Перепишите дословно строки записей от самой первой до строки с «Privacy Policy» включительно. Пометки изображений в ответ не переносите.

— Данные для анализа —
——

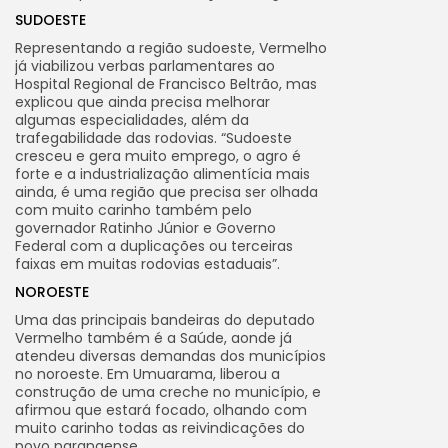
SUDOESTE
Representando a região sudoeste, Vermelho
já viabilizou verbas parlamentares ao
Hospital Regional de Francisco Beltrão, mas
explicou que ainda precisa melhorar
algumas especialidades, além da
trafegabilidade das rodovias. “Sudoeste
cresceu e gera muito emprego, o agro é
forte e a industrialização alimentícia mais
ainda, é uma região que precisa ser olhada
com muito carinho também pelo
governador Ratinho Júnior e Governo
Federal com a duplicações ou terceiras
faixas em muitas rodovias estaduais”.
NOROESTE
Uma das principais bandeiras do deputado
Vermelho também é a Saúde, aonde já
atendeu diversas demandas dos municípios
no noroeste. Em Umuarama, liberou a
construção de uma creche no município, e
afirmou que estará focado, olhando com
muito carinho todas as reivindicações do
povo paranaense.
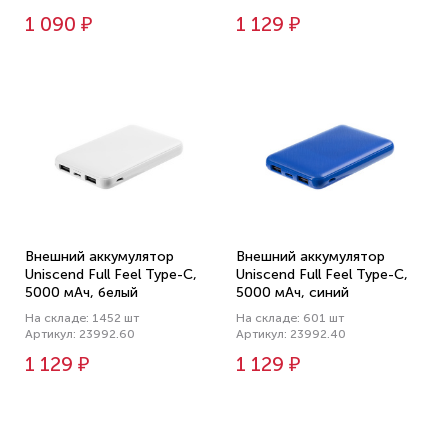
1 090 ₽
1 129 ₽
Внешний аккумулятор
Внешний аккумулятор
Uniscend Full Feel Type-C,
Uniscend Full Feel Type-C,
5000 мАч, белый
5000 мАч, синий
На складе: 1452 шт
На складе: 601 шт
Артикул: 23992.60
Артикул: 23992.40
1 129 ₽
1 129 ₽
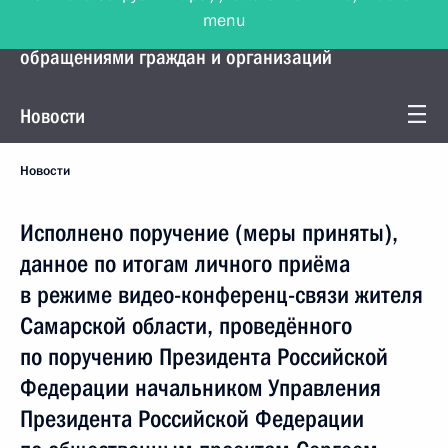
menu
Управление Президента по работе с
обращениями граждан и организаций
Новости
Новости
Исполнено поручение (меры приняты),
данное по итогам личного приёма
в режиме видео-конференц-связи жителя
Самарской области, проведённого
по поручению Президента Российской
Федерации начальником Управления
Президента Российской Федерации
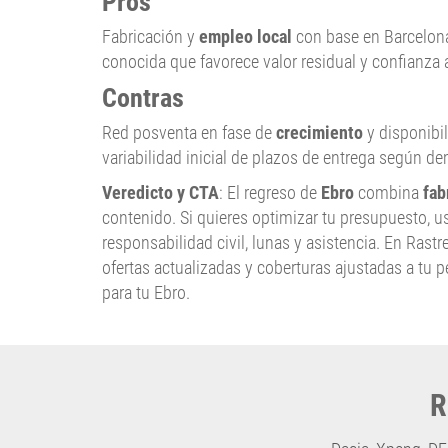
Pros
Fabricación y
empleo local
con base en Barcelon
conocida que favorece valor residual y confianza 
Contras
Red posventa en fase de
crecimiento
y disponibil
variabilidad inicial de plazos de entrega según d
Veredicto y CTA
: El regreso de
Ebro
combina
fab
contenido. Si quieres optimizar tu presupuesto, 
responsabilidad civil, lunas y asistencia. En Ra
ofertas actualizadas y coberturas ajustadas a tu pe
para tu Ebro.
R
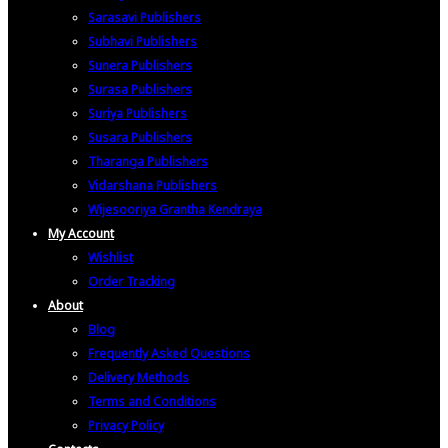
Sarasavi Publishers
Subhavi Publishers
Sunera Publishers
Surasa Publishers
Suriya Publishers
Susara Publishers
Tharanga Publishers
Vidarshana Publishers
Wijesooriya Grantha Kendraya
My Account
Wishlist
Order Tracking
About
Blog
Frequently Asked Questions
Delivery Methods
Terms and Conditions
Privacy Policy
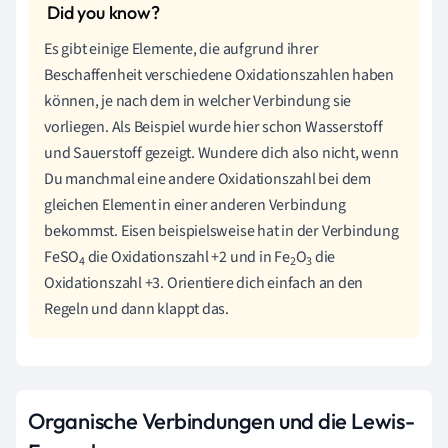
Es gibt einige Elemente, die aufgrund ihrer
Beschaffenheit verschiedene Oxidationszahlen haben
können, je nach dem in welcher Verbindung sie
vorliegen. Als Beispiel wurde hier schon Wasserstoff
und Sauerstoff gezeigt. Wundere dich also nicht, wenn
Du manchmal eine andere Oxidationszahl bei dem
gleichen Element in einer anderen Verbindung
bekommst. Eisen beispielsweise hat in der Verbindung
FeSO
die Oxidationszahl +2 und in Fe
O
die
4
2
3
Oxidationszahl +3. Orientiere dich einfach an den
Regeln und dann klappt das.
Organische Verbindungen und die Lewis-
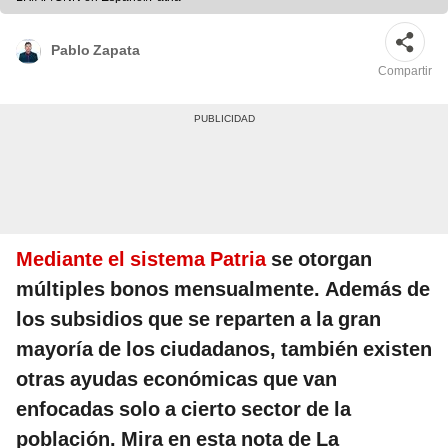
Pablo Zapata
Compartir
Mediante el sistema Patria
se otorgan
múltiples bonos mensualmente. Además de
los subsidios que se reparten a la gran
mayoría de los ciudadanos, también existen
otras ayudas económicas que van
enfocadas solo a cierto sector de la
población. Mira en esta nota de La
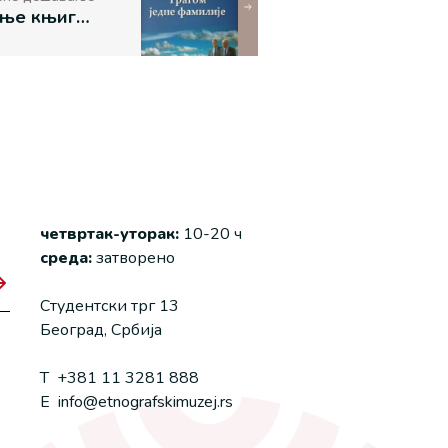
Представљање књиге ,,Трагом једне фамилије: Копривице на Гласинцу и Романији“
четвртак-уторак:
10-20 ч
среда:
затворено
Студентски трг 13
Београд, Србија
T
+381 11 3281 888
E
info@etnografskimuzej.rs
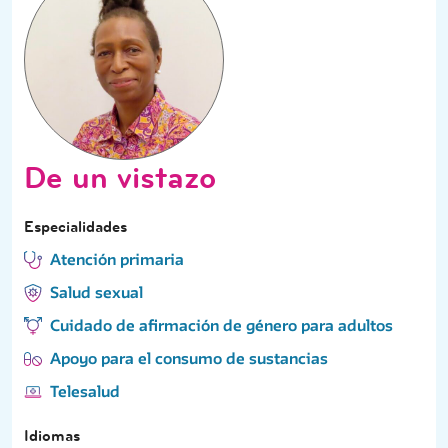
De un vistazo
Especialidades
Atención primaria
Salud sexual
Cuidado de afirmación de género para adultos
Apoyo para el consumo de sustancias
Telesalud
Idiomas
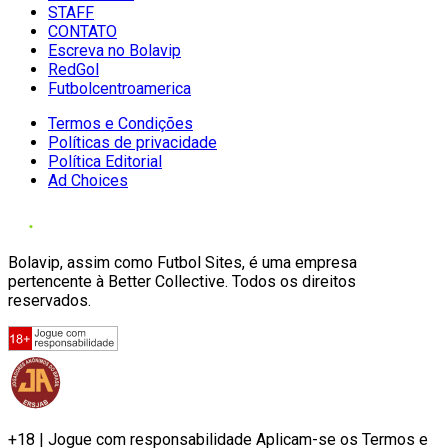
STAFF
CONTATO
Escreva no Bolavip
RedGol
Futbolcentroamerica
Termos e Condições
Políticas de privacidade
Política Editorial
Ad Choices
Bolavip, assim como Futbol Sites, é uma empresa
pertencente à Better Collective. Todos os direitos
reservados.
+18 | Jogue com responsabilidade Aplicam-se os Termos e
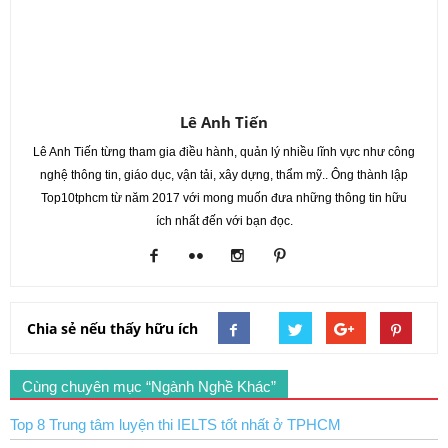
Lê Anh Tiến
Lê Anh Tiến từng tham gia điều hành, quản lý nhiều lĩnh vực như công
nghệ thông tin, giáo dục, vận tải, xây dựng, thẩm mỹ.. Ông thành lập
Top10tphcm từ năm 2017 với mong muốn đưa những thông tin hữu
ích nhất đến với bạn đọc.
Chia sẻ nếu thấy hữu ích
Cùng chuyên mục “Ngành Nghề Khác”
Top 8 Trung tâm luyện thi IELTS tốt nhất ở TPHCM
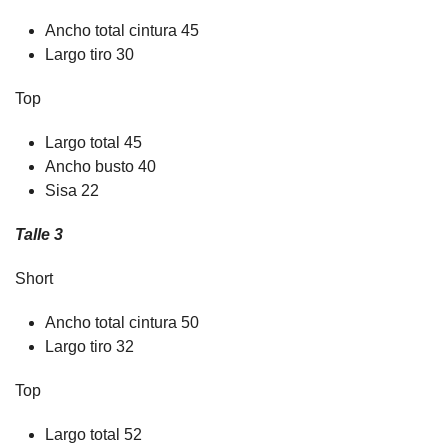
Ancho total cintura 45
Largo tiro 30
Top
Largo total 45
Ancho busto 40
Sisa 22
Talle 3
Short
Ancho total cintura 50
Largo tiro 32
Top
Largo total 52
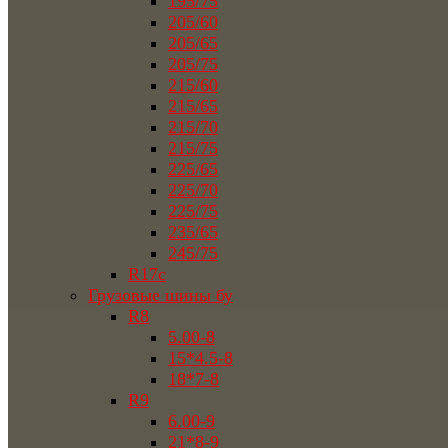
195/75
205/60
205/65
205/75
215/60
215/65
215/70
215/75
225/65
225/70
225/75
235/65
245/75
R17c
Грузовые шины бу
R8
5.00-8
15*4.5-8
18*7-8
R9
6.00-9
21*8-9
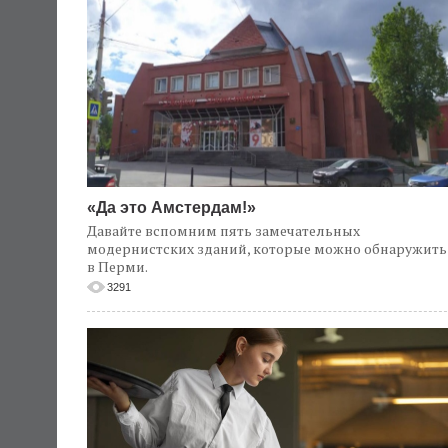
«Да это Амстердам!»
Давайте вспомним пять замечательных
модернистских зданий, которые можно обнаружить
в Перми.
3291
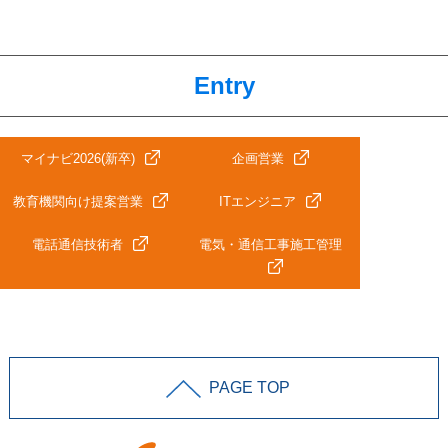
Entry
マイナビ2026(新卒)
企画営業
教育機関向け提案営業
ITエンジニア
電話通信技術者
電気・通信工事施工管理
PAGE TOP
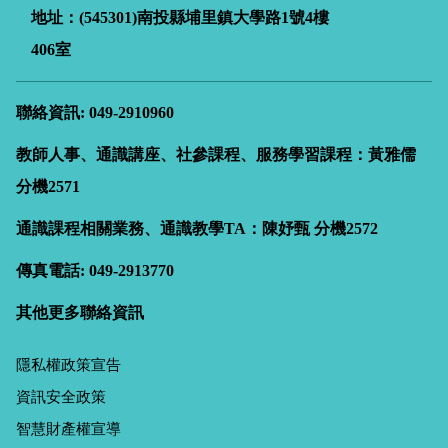
地址：(545301)南投縣埔里鎮大學路
1
號4樓
406室
聯絡資訊: 049-2910960
教師人事、通識講座、社參課程、服務學習課程：黃雅儒
分機2571
通識課程相關業務、通識教學TA：陳妤甄
分機2572
傳真電話: 049-2913770
其他更多聯絡資訊
隱私權政策宣告
資訊安全政策
智慧財產權宣導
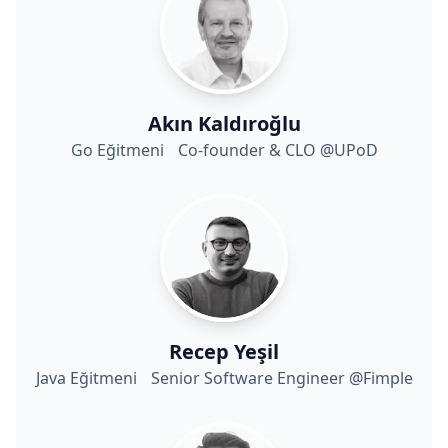
Akın Kaldıroğlu
Go Eğitmeni Co-founder & CLO @UPoD
Recep Yeşil
Java Eğitmeni Senior Software Engineer @Fimple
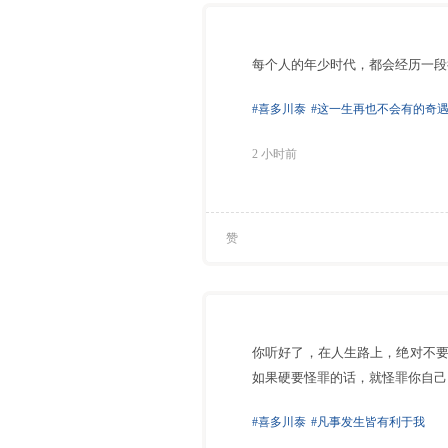
⁠每个人的年少时代，都会经历一
#喜多川泰
#这一生再也不会有的奇
2 小时前
赞
你听好了，在人生路上，绝对不
如果硬要怪罪的话，就怪罪你自己
#喜多川泰
#凡事发生皆有利于我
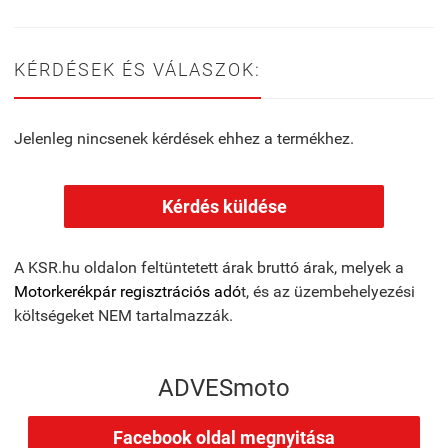
KÉRDÉSEK ÉS VÁLASZOK:
Jelenleg nincsenek kérdések ehhez a termékhez.
Kérdés küldése
A KSR.hu oldalon feltüntetett árak bruttó árak, melyek a
Motorkerékpár regisztrációs adó
t, és az üzembehelyezési
költségeket NEM tartalmazzák.
ADVESmoto
Facebook oldal megnyitása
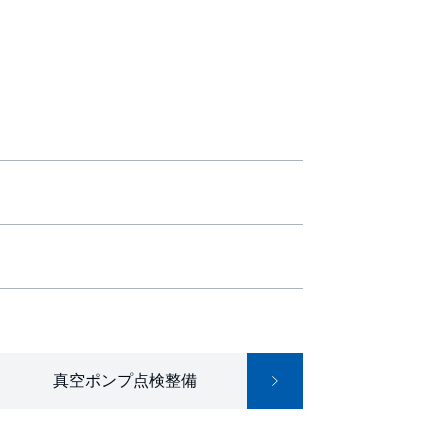
真空ポンプ点検整備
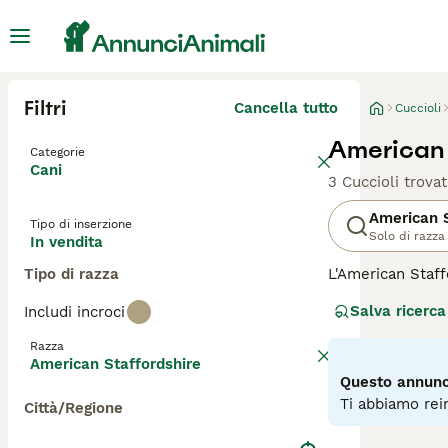
Filtri
Cancella tutto
Cuccioli
American S
Categorie
Cani
3 Cuccioli trovat
American S
Tipo di inserzione
Solo di razza
In vendita
Tipo di razza
L'American Staff
indipendente. È 
Salva ricerca
Includi incroci
famiglia. Sono a
i bambini. Natur
Razza
meticci. Gli Ame
American Staffordshire
raggiunta l'età 
Questo annunci
consigli sull'
Ame
Ti abbiamo rein
Città/Regione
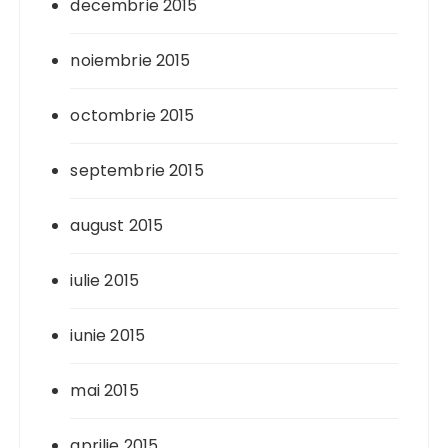
decembrie 2015
noiembrie 2015
octombrie 2015
septembrie 2015
august 2015
iulie 2015
iunie 2015
mai 2015
aprilie 2015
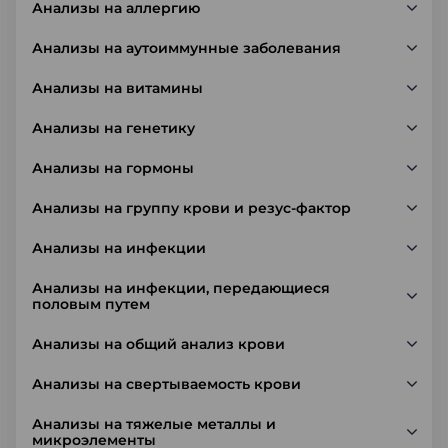
Анализы на аллергию
Анализы на аутоиммунные заболевания
Анализы на витамины
Анализы на генетику
Анализы на гормоны
Анализы на группу крови и резус-фактор
Анализы на инфекции
Анализы на инфекции, передающиеся
половым путем
Анализы на общий анализ крови
Анализы на свертываемость крови
Анализы на тяжелые металлы и
микроэлементы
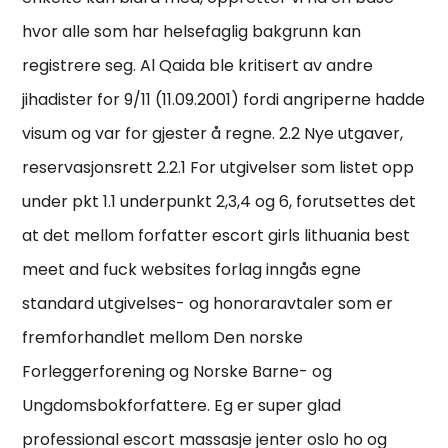
hvor alle som har helsefaglig bakgrunn kan
registrere seg. Al Qaida ble kritisert av andre
jihadister for 9/11 (11.09.2001) fordi angriperne hadde
visum og var for gjester å regne. 2.2 Nye utgaver,
reservasjonsrett 2.2.1 For utgivelser som listet opp
under pkt 1.1 underpunkt 2,3,4 og 6, forutsettes det
at det mellom forfatter escort girls lithuania best
meet and fuck websites forlag inngås egne
standard utgivelses- og honoraravtaler som er
fremforhandlet mellom Den norske
Forleggerforening og Norske Barne- og
Ungdomsbokforfattere. Eg er super glad
professional escort massasje jenter oslo ho og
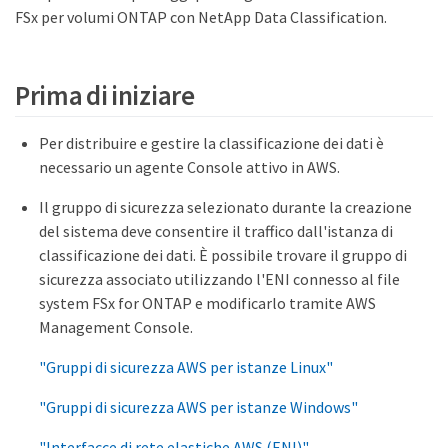
FSx per volumi ONTAP con NetApp Data Classification.
Prima di iniziare
Per distribuire e gestire la classificazione dei dati è
necessario un agente Console attivo in AWS.
Il gruppo di sicurezza selezionato durante la creazione
del sistema deve consentire il traffico dall'istanza di
classificazione dei dati. È possibile trovare il gruppo di
sicurezza associato utilizzando l'ENI connesso al file
system FSx for ONTAP e modificarlo tramite AWS
Management Console.
"Gruppi di sicurezza AWS per istanze Linux"
"Gruppi di sicurezza AWS per istanze Windows"
"Interfacce di rete elastiche AWS (ENI)"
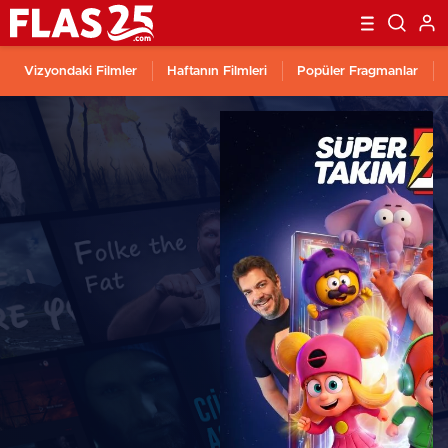
Vizyondaki Filmler
Haftanın Filmleri
Popüler Fragmanlar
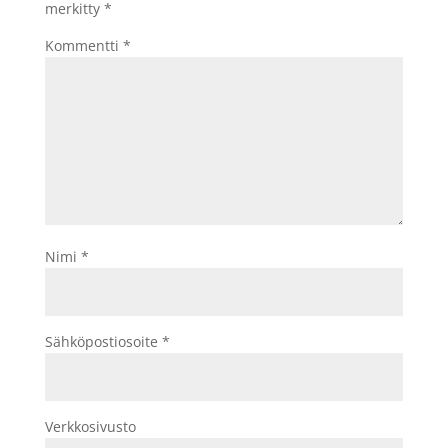
merkitty
*
Kommentti
*
Nimi
*
Sähköpostiosoite
*
Verkkosivusto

——

— Результат —
SUDOESTE
Representando a região sudoeste, Vermelho
já viabilizou verbas parlamentares ao
Hospital Regional de Francisco Beltrão, mas
explicou que ainda precisa melhorar
algumas especialidades, além da
trafegabilidade das rodovias. “Sudoeste
cresceu e gera muito emprego, o agro é
forte e a industrialização alimentícia mais
ainda, é uma região que precisa ser olhada
com muito carinho também pelo
governador Ratinho Júnior e Governo
Federal com a duplicações ou terceiras
faixas em muitas rodovias estaduais”.
NOROESTE
Uma das principais bandeiras do deputado
Vermelho também é a Saúde, aonde já
atendeu diversas demandas dos municípios
no noroeste. Em Umuarama, liberou a
construção de uma creche no município, e
afirmou que estará focado, olhando com
muito carinho todas as reivindicações do
povo paranaense.
1 090 ₽
1 129 ₽
Внешний аккумулятор
Внешний аккумулятор
Uniscend Full Feel Type-C,
Uniscend Full Feel Type-C,
5000 мАч, белый
5000 мАч, синий
На складе: 1452 шт
На складе: 601 шт
Артикул: 23992.60
Артикул: 23992.40
1 129 ₽
1 129 ₽
menu
Управление Президента по работе с
обращениями граждан и организаций
Новости
Новости
Исполнено поручение (меры приняты),
данное по итогам личного приёма
в режиме видео-конференц-связи жителя
Самарской области, проведённого
по поручению Президента Российской
Федерации начальником Управления
Президента Российской Федерации
Pros
Fabricación y
empleo local
con base en Barcelon
conocida que favorece valor residual y confianza 
Contras
Red posventa en fase de
crecimiento
y disponibil
variabilidad inicial de plazos de entrega según d
Veredicto y CTA
: El regreso de
Ebro
combina
fab
contenido. Si quieres optimizar tu presupuesto, 
responsabilidad civil, lunas y asistencia. En Ra
ofertas actualizadas y coberturas ajustadas a tu pe
para tu Ebro.
R
Sarasavi Publishers
Subhavi Publishers
Sunera Publishers
Surasa Publishers
Suriya Publishers
Susara Publishers
Tharanga Publishers
Vidarshana Publishers
Wijesooriya Grantha Kendraya
My Account
Wishlist
Order Tracking
About
Blog
Frequently Asked Questions
Delivery Methods
Terms and Conditions
Privacy Policy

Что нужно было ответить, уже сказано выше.